Demikian diungkapkan Prof. DR. Bahiyah Omar dari Universitas Sains Malaysia.
“Research is conducted to determine how the medium can be improved, either in its use or through technological development (penelitian dilakukan untuk mengetahui bagaimana media dapat ditingkatkan, baik dalam penggunaannya atau melalui pengembangan teknologi),” ujar Prof. Bahiyah dalam Jogjakarta Communication Conference di Griya Persada Hotel Resort, Kaliurang, Jogjakarta, Jumat 24 Februari 2023.
Menurutnya, konsep media digital saat ini harus dapat memberikan informasi atau hiburan kepada lebih banyak orang.
“Can the medium provide information or entertainment to more types of people? Is there a way to change the content/interface to be more valuable or entertaining (dapatkah media memberikan informasi atau hiburan lebih banyak khalayak. Apakah ada cara untuk mengubah konten/antarmuka menjadi lebih bernilai atau menghibur,” paparnya.
Konferensi ini merupakan event tahunan yang telah digelar selama tiga kali. Untuk tahun 2023 ini, Jogjakarta Communication Conference bertema ‘Questioning Communication in Digital Era?’.

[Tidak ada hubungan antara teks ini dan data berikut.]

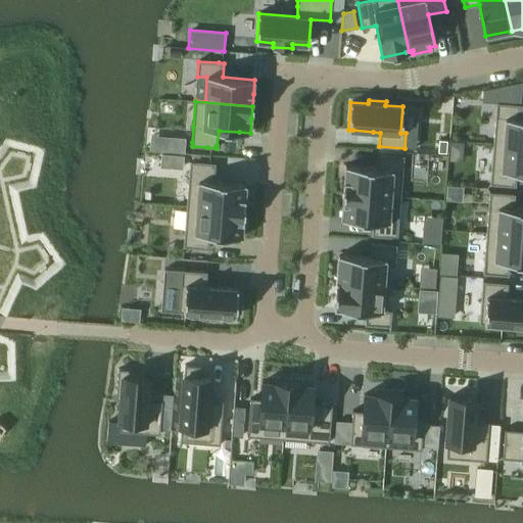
[(496,103),(493,144),(522,146),(522,119),(521,120),(522,105),(496,103)]
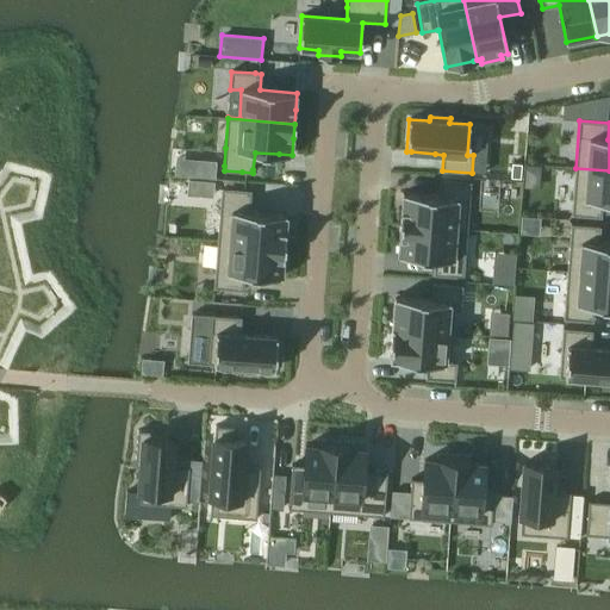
[(512,163),(511,178),(521,179),(522,165),(512,163)]
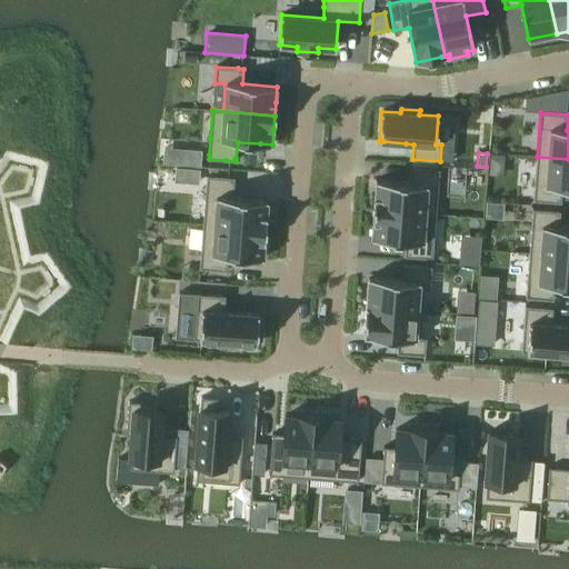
[(568,159),(537,157),(533,201),(561,203),(562,188),(568,188),(568,159)]
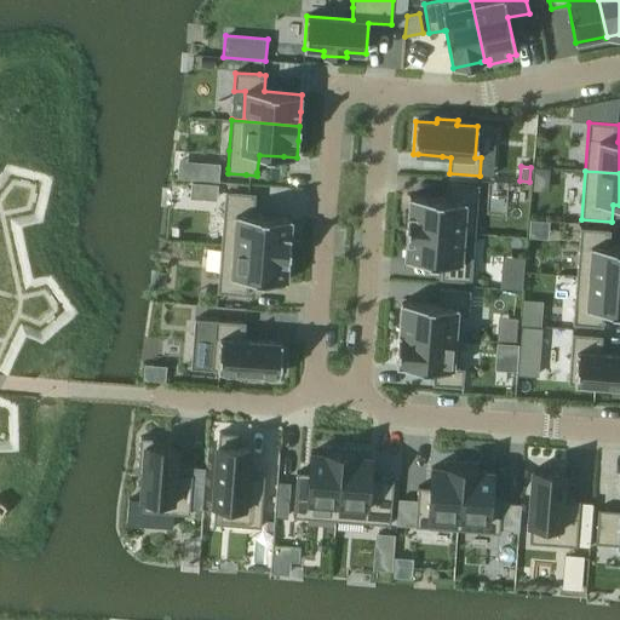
[(408,214),(407,228),(475,234),(478,185),(471,184),(449,183),(448,200),(447,200),(409,196),(408,213),(408,214)]
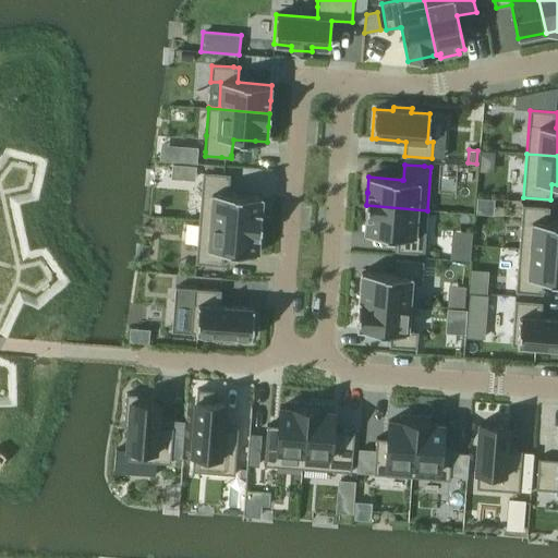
[(203,178),(199,220),(261,225),(262,216),(262,213),(262,211),(263,196),(242,195),(229,194),(230,174),(206,172),(203,172),(203,178)]
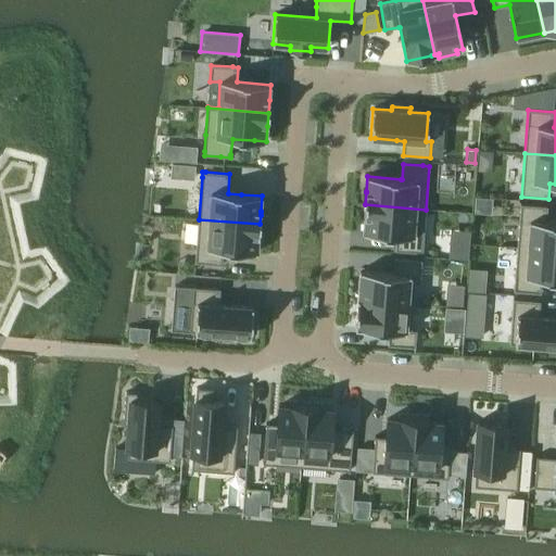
[(365,217),(363,234),(397,236),(395,251),(422,253),(426,210),(365,204),(364,217),(365,217)]
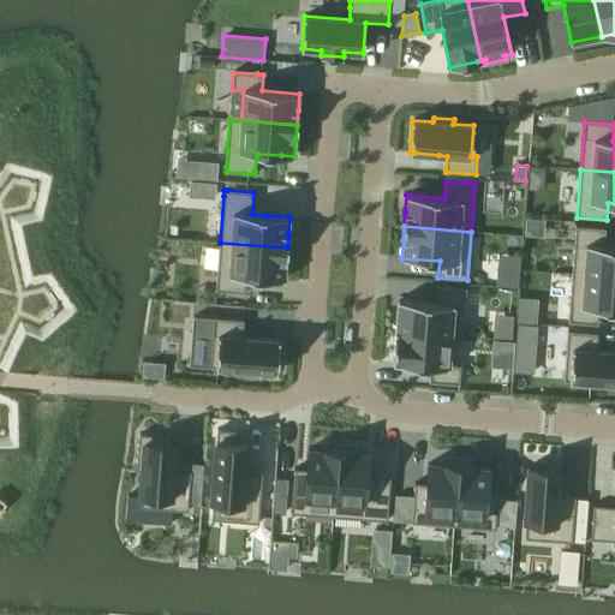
[(577,226),(572,274),(614,278),(614,245),(604,245),(605,228),(602,228),(577,226)]
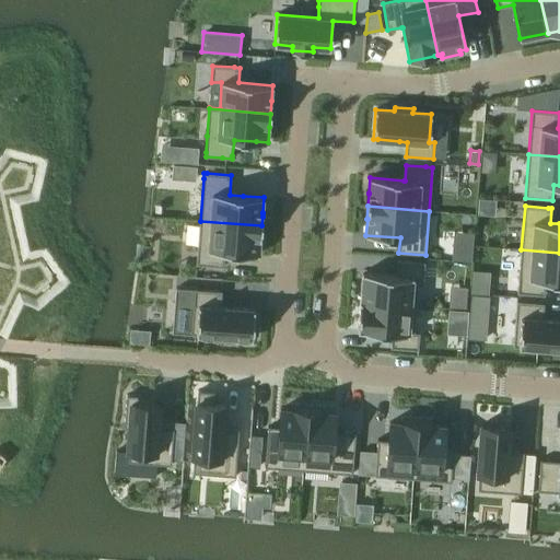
[(197,264),(197,265),(212,266),(224,267),(225,252),(259,255),(260,238),(261,225),(200,221),(197,264)]
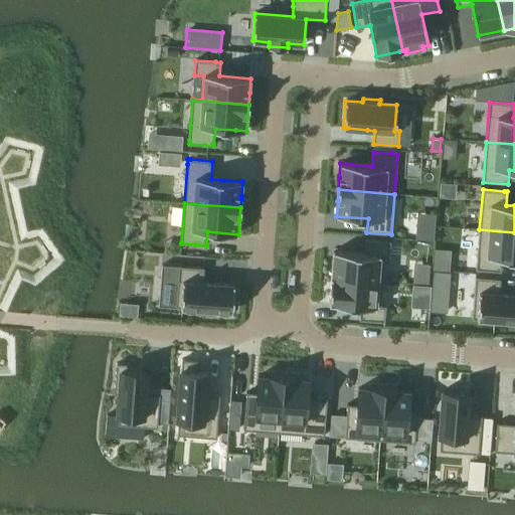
[(514,232),(479,229),(476,270),(501,272),(502,258),(514,259),(514,232)]
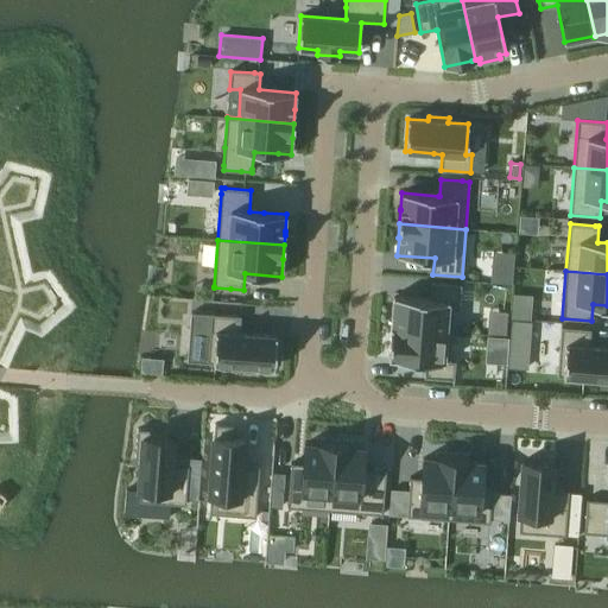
[(391,327),(391,328),(453,333),(455,304),(460,304),(462,285),(432,283),(431,289),(431,299),(394,297),(393,312),(392,327),(391,327)]
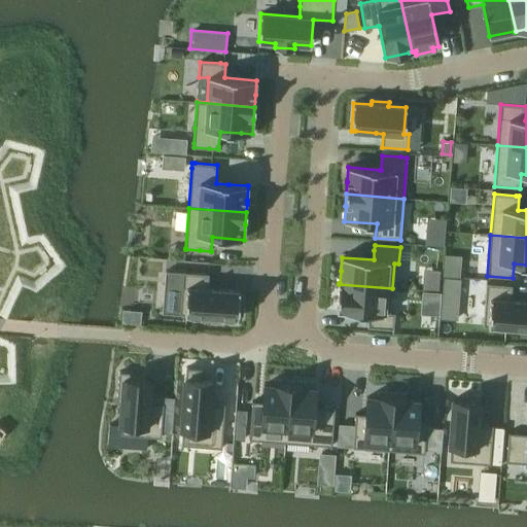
[(182,283),(180,315),(203,316),(202,320),(219,321),(220,318),(238,319),(238,314),(242,314),(243,296),(239,296),(240,291),(223,289),(208,288),(209,275),(183,273),(182,283)]
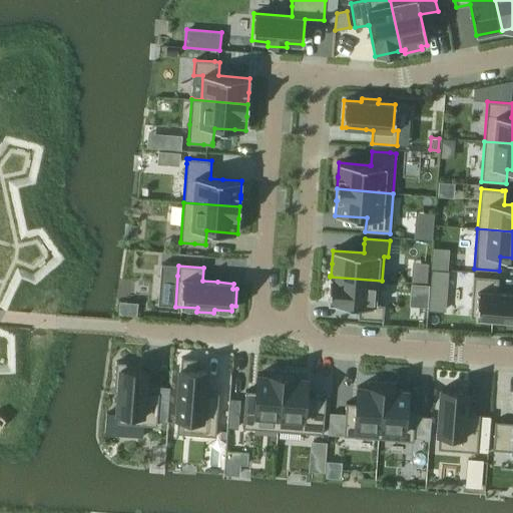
[(432,271),(431,283),(448,285),(449,272),(432,271)]
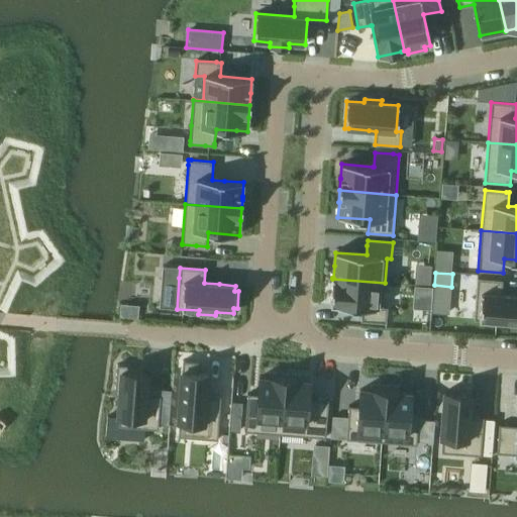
[(331,291),(330,305),(363,307),(362,321),(386,323),(387,308),(383,307),(385,283),(332,279),(331,291)]
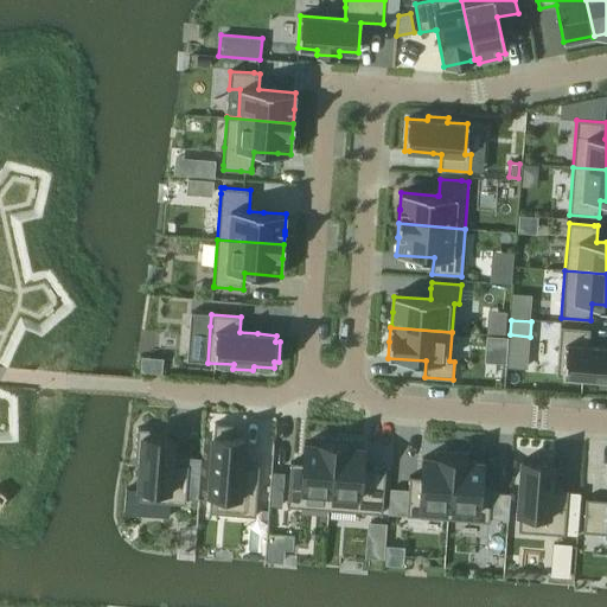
[(561,327),(557,376),(581,377),(606,379),(606,346),(588,345),(589,330),(576,328),(561,327)]
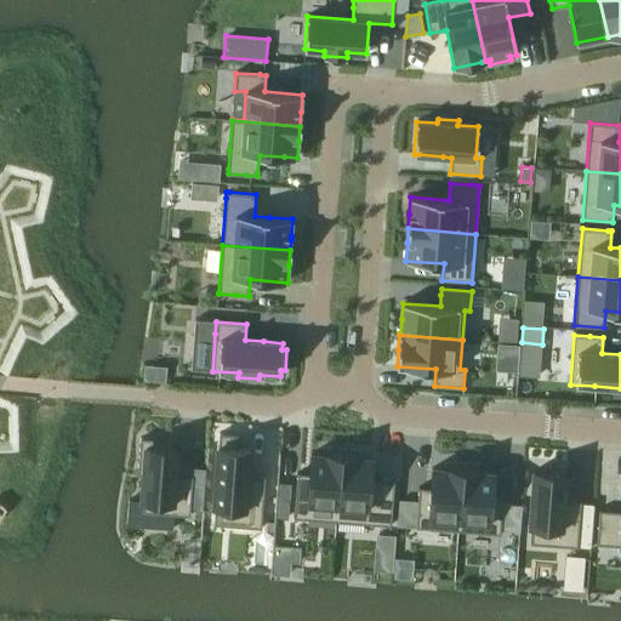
[(220,433),(214,507),(216,507),(215,525),(238,527),(262,529),(266,477),(248,476),(250,449),(239,449),(239,436),(220,433)]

Pada kegiatn ini, Untirta Banten ambil bagian dalam JCC 2023 dengan mempresentasikan jurnal ilmiah hasil kolaborasi dosen Dr Yoki Yusanto, Dr Dian Wardiana Sjuchro (UNPAD Bandung) dan mahasiswa Magister Ilmu Komunikasi Untirta Muhaemin, Nana S Amdan, dan Aditya Ramadhan.
“Dosen Ilmu Komunikasi Untirta selalu hadir dan mempresentasikan karya dalam JCC termasuk tahun ini. Acara ini penting sebagai sharing,” kata Yoki Yusanto.
Dian Wardiana Sjuchro mengatakan, kajian ilmiah tentang jurnalistik sebagai ilmu terapan patut dipublikasikan secara kontinyu pada era digitalisasi media dewasa ini.
“JCC sangat penting sebagai ajang bertukar pikiran antar akademisi di bidang ilmu komunikasi untuk mengembangkan keilmuan komunikasi terutama media di era digital,” kata mantan Kaprodi Imu Jurnalistik Fikom Unpad ini.